Recently, PolicyMic published another essay about the trials and tribulations of millennials. This time it was in the form of a commencement speech. Frankly, all the reasons given for millennial mediocrity discussed in the essay ring empty to me.
Millennials will eventually replace Baby Boomers and all the other age groups in between. That means that all the high-powered and high-paying positions in business, government, technology, etc. will be filled by millennials. It seems to me that millennials should be preparing to take charge by going to college and graduate school in spite of the high costs of doing so.
When Jamie Dimon’s successor’s successor is selected 15 or so years from now (Dimon is CEO of J.P.Morgan), the new man or woman will surely have an MBA from a prestigious business school. And when Supreme Court Chief Justice John Roberts leaves the court in 20 years or so, his replacement will likely have a law degree from Stanford, Yale, Harvard, or Columbia (most justices do).
Mediocre people are not going to be considered for the best positions, only ones who are educated and have shown strong ambition and proven successes. For intelligent people, great opportunity is very real unless you just give up when you are in your twenties and stay caged up in your parents' basement.
The self-pity expressed by millennials is unacceptable. Every young person must overcome some obstacles during his or her life. In America, in the 20th century, there were four significant conflicts in which thousands of Americans were drafted into the military and killed protecting our freedom. During my life, we survived an oil embargo and three-hour lines to buy gasoline. Our salaries and savings were diminished by high inflation that reached a peak of 13.5% in 1980. We dealt with unemployment of 10.8% in 1982. And, interest rates were so high (The Prime Rate reached 21.5% in 1982) that money was not available to mortgage a home or start a new business.
During the past 30 years, AIDS stole the lives of many of our brothers and sisters, our urban schools deteriorated, our cities were plagued by high crime rates.

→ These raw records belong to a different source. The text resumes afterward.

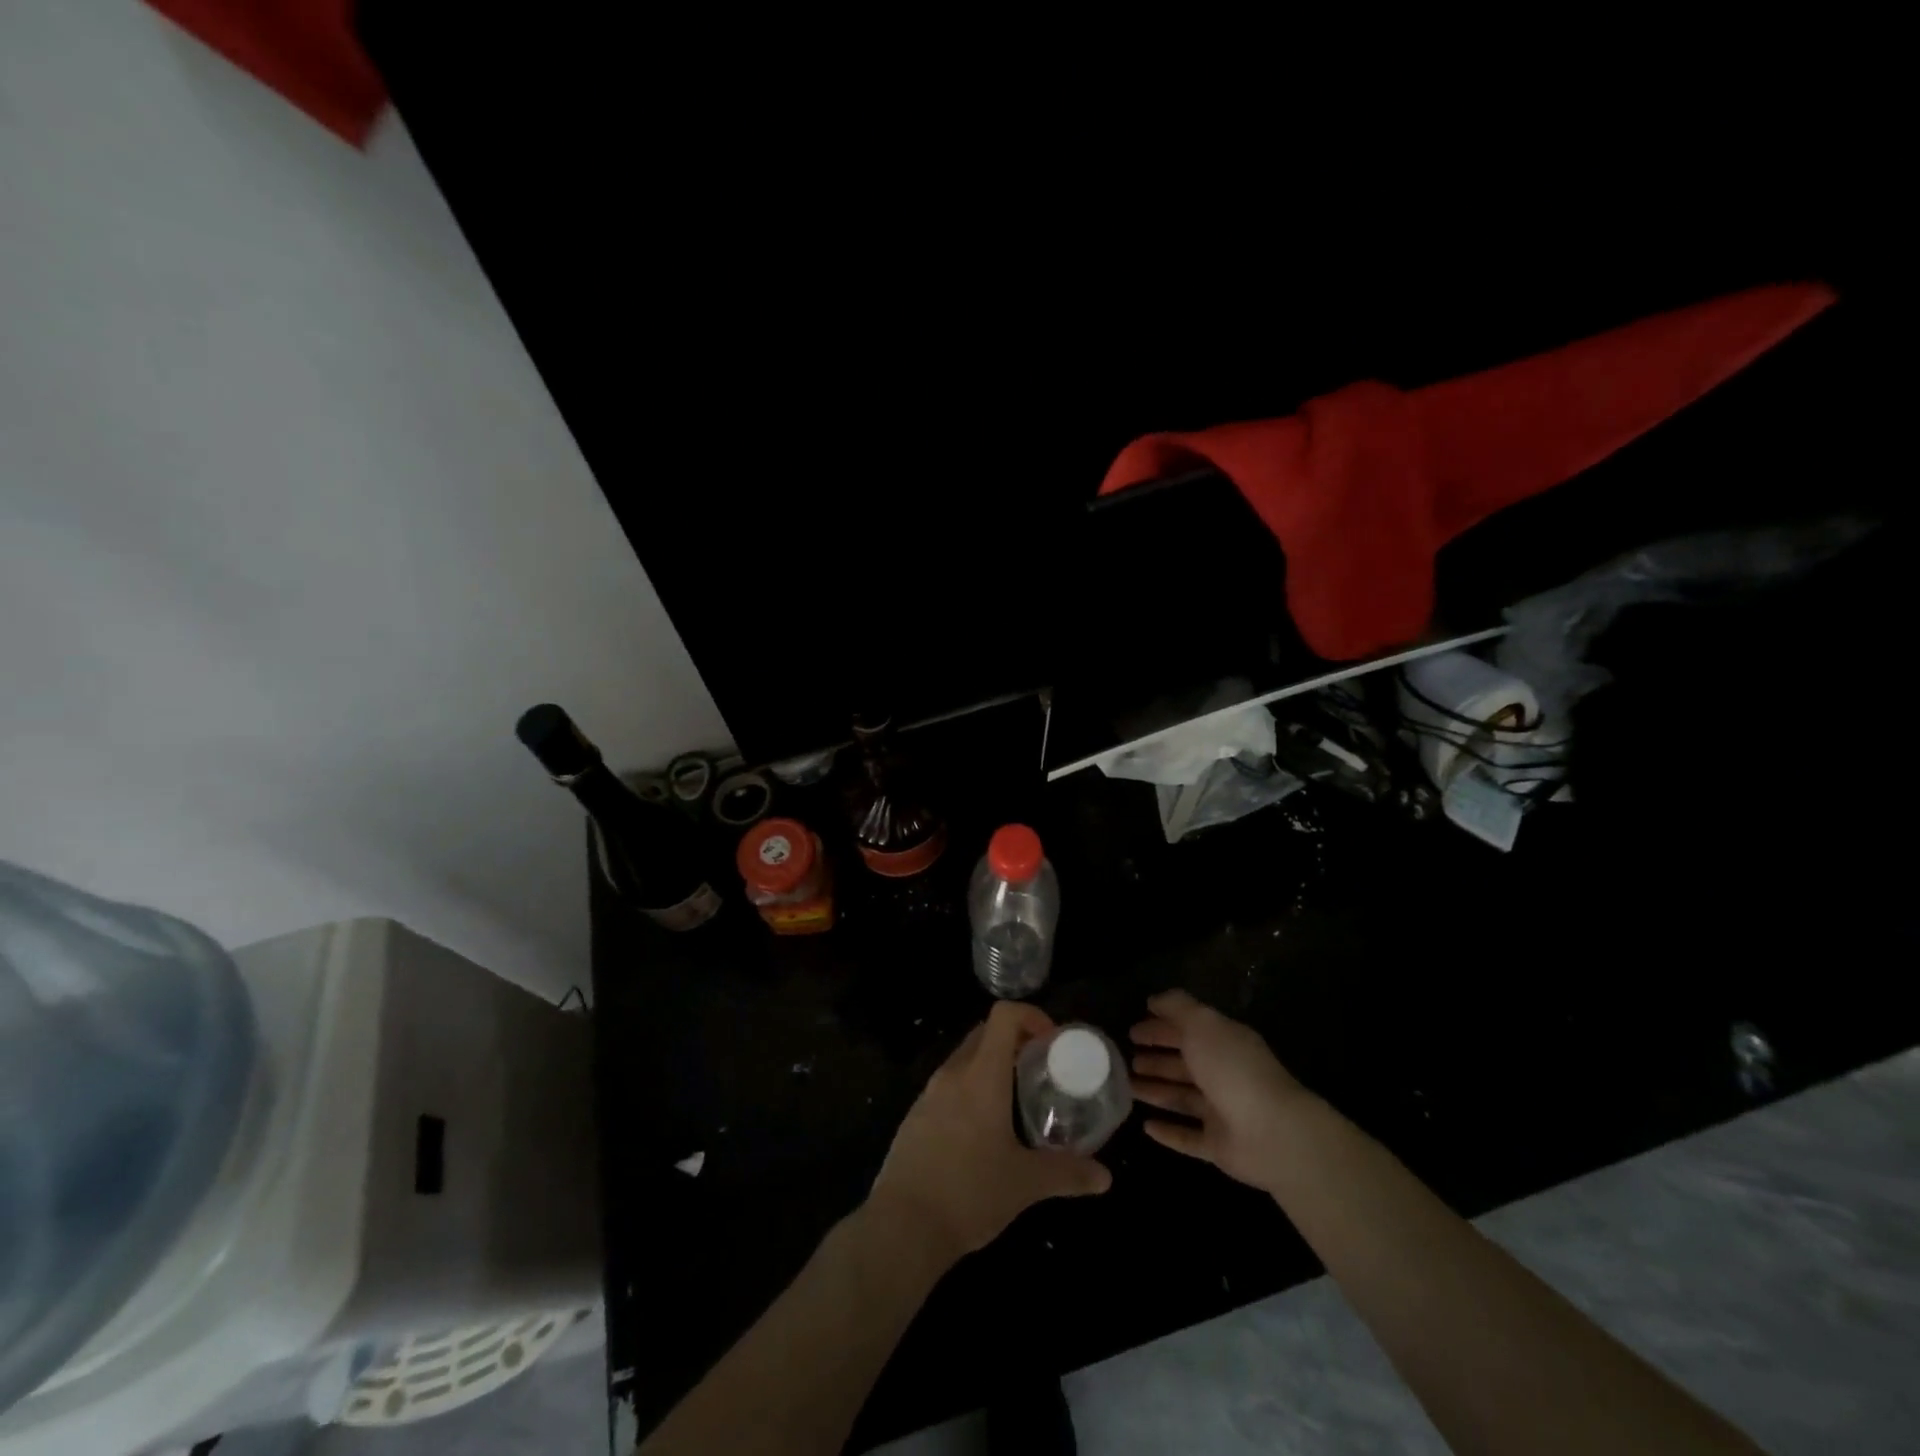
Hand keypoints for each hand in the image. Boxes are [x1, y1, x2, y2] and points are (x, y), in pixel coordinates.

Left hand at [869, 1001, 1111, 1262]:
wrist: (902, 1226)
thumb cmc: (970, 1193)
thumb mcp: (1025, 1184)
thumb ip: (1067, 1174)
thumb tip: (1105, 1177)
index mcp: (981, 1076)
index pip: (1003, 1016)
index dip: (1031, 1016)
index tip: (1051, 1044)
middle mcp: (953, 1073)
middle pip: (984, 1033)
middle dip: (1014, 1041)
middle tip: (1040, 1070)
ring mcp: (929, 1093)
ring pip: (964, 1059)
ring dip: (991, 1065)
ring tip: (1015, 1101)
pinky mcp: (915, 1116)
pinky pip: (948, 1085)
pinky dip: (970, 1089)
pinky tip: (982, 1130)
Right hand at [1130, 989, 1317, 1192]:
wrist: (1274, 1134)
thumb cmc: (1233, 1069)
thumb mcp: (1202, 1025)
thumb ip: (1177, 1007)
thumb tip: (1154, 1000)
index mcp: (1224, 1042)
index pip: (1187, 1030)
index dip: (1159, 1028)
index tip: (1132, 1031)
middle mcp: (1223, 1074)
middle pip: (1184, 1064)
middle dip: (1156, 1060)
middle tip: (1125, 1060)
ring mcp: (1222, 1111)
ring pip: (1182, 1098)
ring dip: (1155, 1091)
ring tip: (1126, 1088)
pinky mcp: (1219, 1146)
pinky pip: (1188, 1136)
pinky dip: (1169, 1132)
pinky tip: (1146, 1127)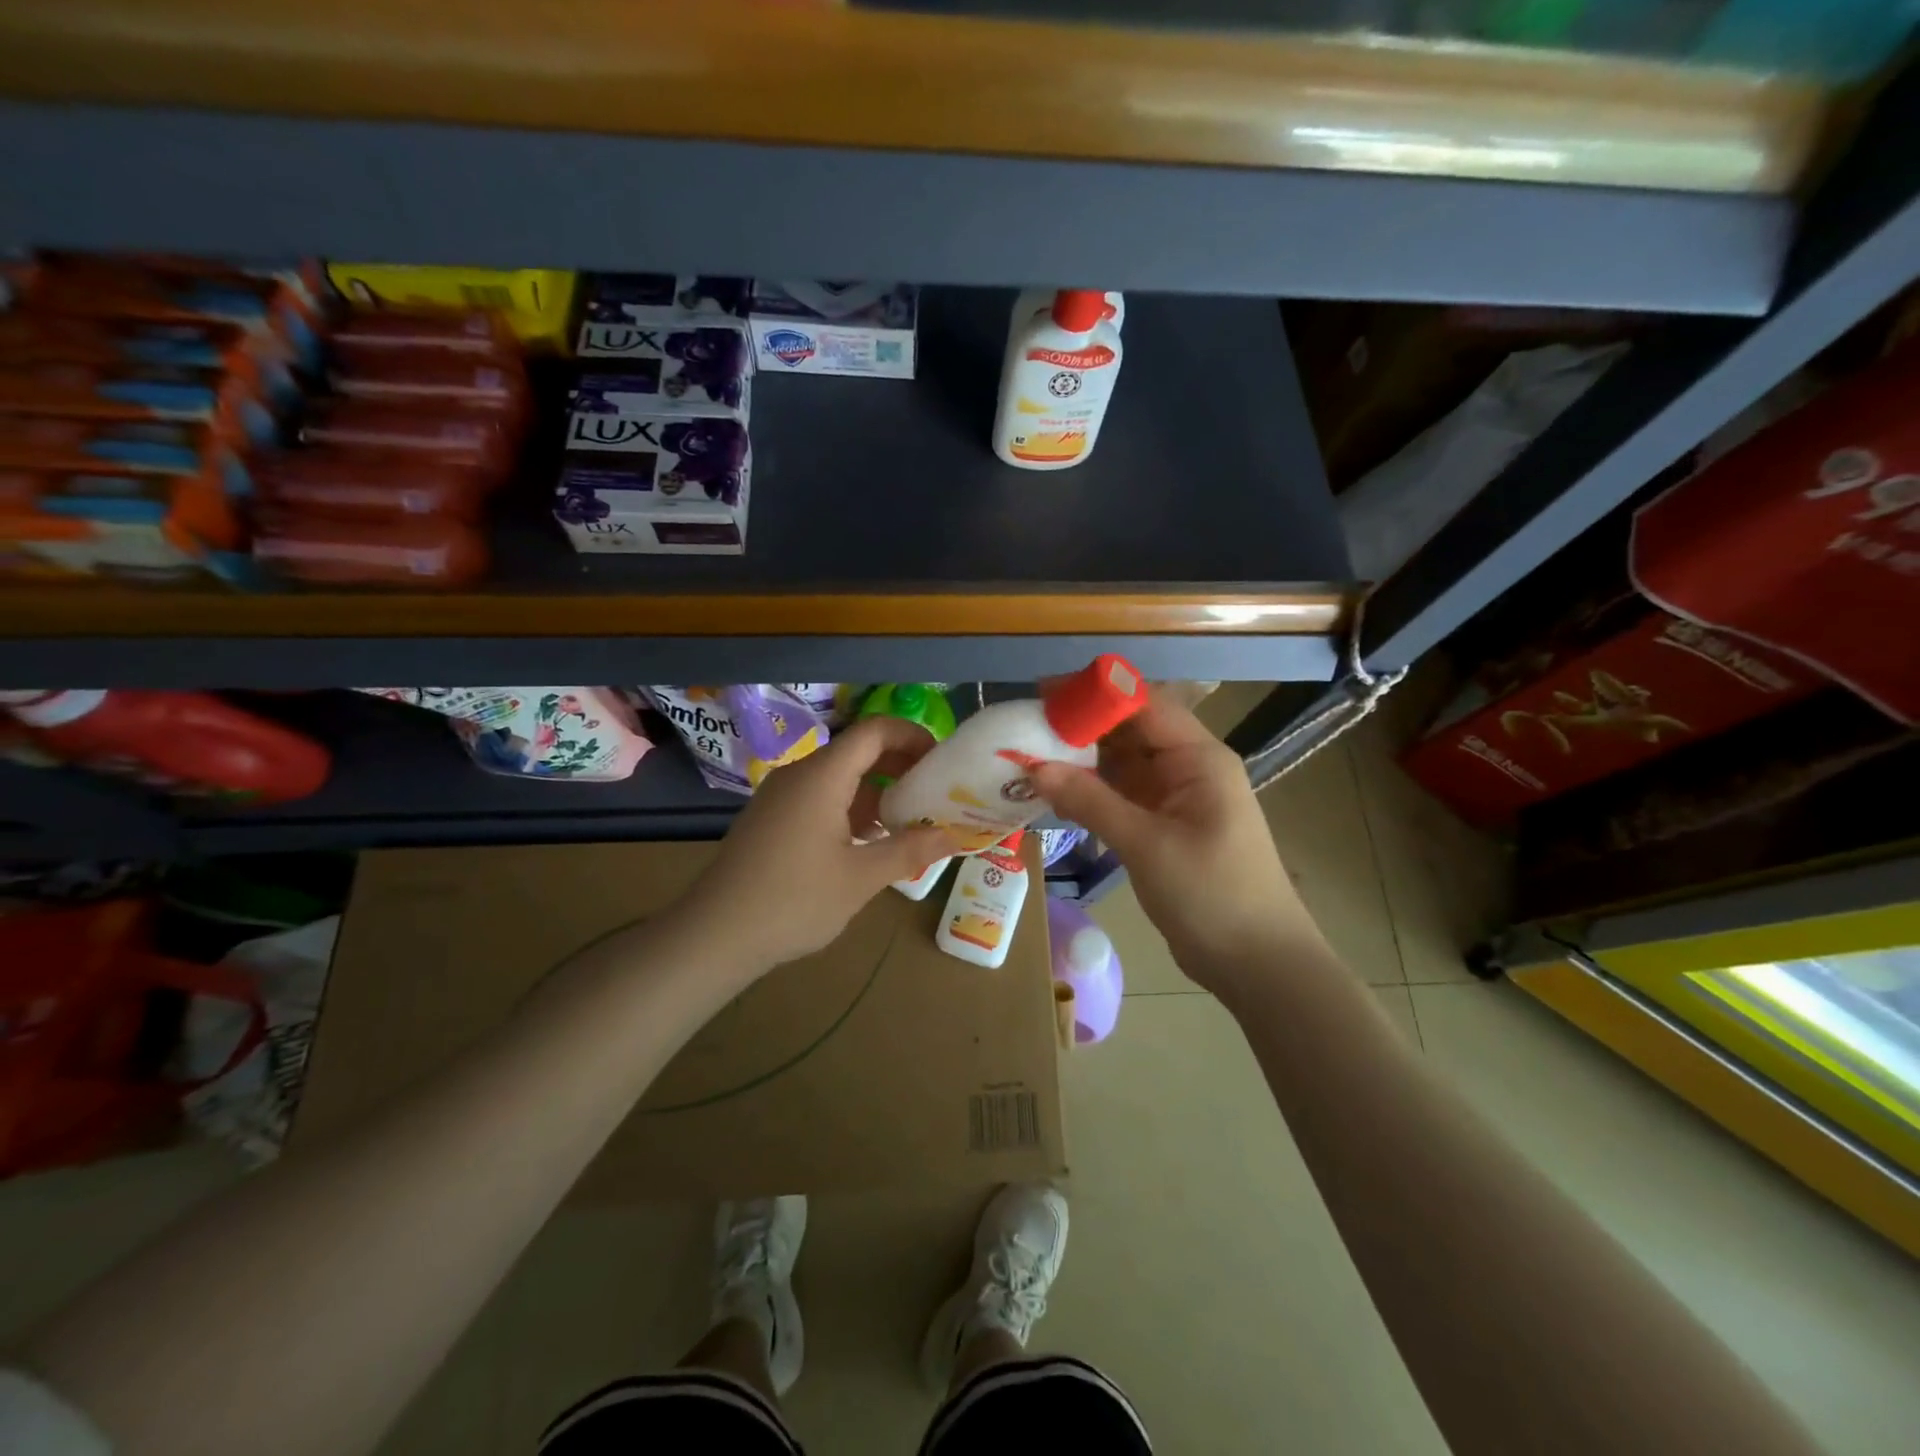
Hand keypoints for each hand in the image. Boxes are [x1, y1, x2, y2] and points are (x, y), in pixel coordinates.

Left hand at [676, 715, 957, 971]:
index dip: (913, 736)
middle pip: (858, 750)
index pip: (875, 731)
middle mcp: (800, 774)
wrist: (714, 935)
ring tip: (910, 821)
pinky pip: (820, 797)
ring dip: (877, 791)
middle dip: (900, 766)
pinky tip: (869, 842)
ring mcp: (780, 796)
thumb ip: (910, 850)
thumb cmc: (793, 901)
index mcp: (822, 776)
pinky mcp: (771, 818)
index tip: (942, 762)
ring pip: (839, 777)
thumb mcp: (861, 878)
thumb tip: (956, 836)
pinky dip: (851, 808)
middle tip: (934, 794)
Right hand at [1031, 698, 1317, 989]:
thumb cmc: (1212, 894)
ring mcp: (1177, 799)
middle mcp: (1189, 769)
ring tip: (1031, 757)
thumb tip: (1034, 767)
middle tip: (1027, 728)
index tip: (1045, 693)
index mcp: (1199, 759)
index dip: (1096, 694)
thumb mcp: (1147, 845)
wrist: (1257, 963)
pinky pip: (1123, 796)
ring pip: (1124, 764)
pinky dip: (1092, 793)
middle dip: (1083, 727)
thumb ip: (1091, 801)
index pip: (1144, 706)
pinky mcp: (1165, 827)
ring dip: (1083, 761)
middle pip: (1131, 732)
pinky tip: (1056, 794)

Yet Americans bounced back every time. Some millennials vividly remember 9/11, as does every older person. I thought the world was coming to an end on the day that airplanes crashed into the World Trade Center. Our country was attacked, and in New York City, where I live, we all stopped grieving, got back to work, and rebuilt what had been destroyed.
I certainly can relate to the issues facing millennials and do not mean to denigrate their plight. One thing is sure: Whining will not make things better. Positive changes will occur one person at a time through creativity, innovation, hard work, and patience. If the worst thing that happens is that home purchases and marriage must be deferred, fear not — things could be really bad. Getting drafted into the military and fighting a war in some far-off jungle is a helluva worse fate. You can actually get killed.
So, buck up millennials. You can do it. Start fending for yourselves, get educated, fall in love, have babies, and be happy. I promise things will get better sooner than you think. And most important, don’t be mediocre.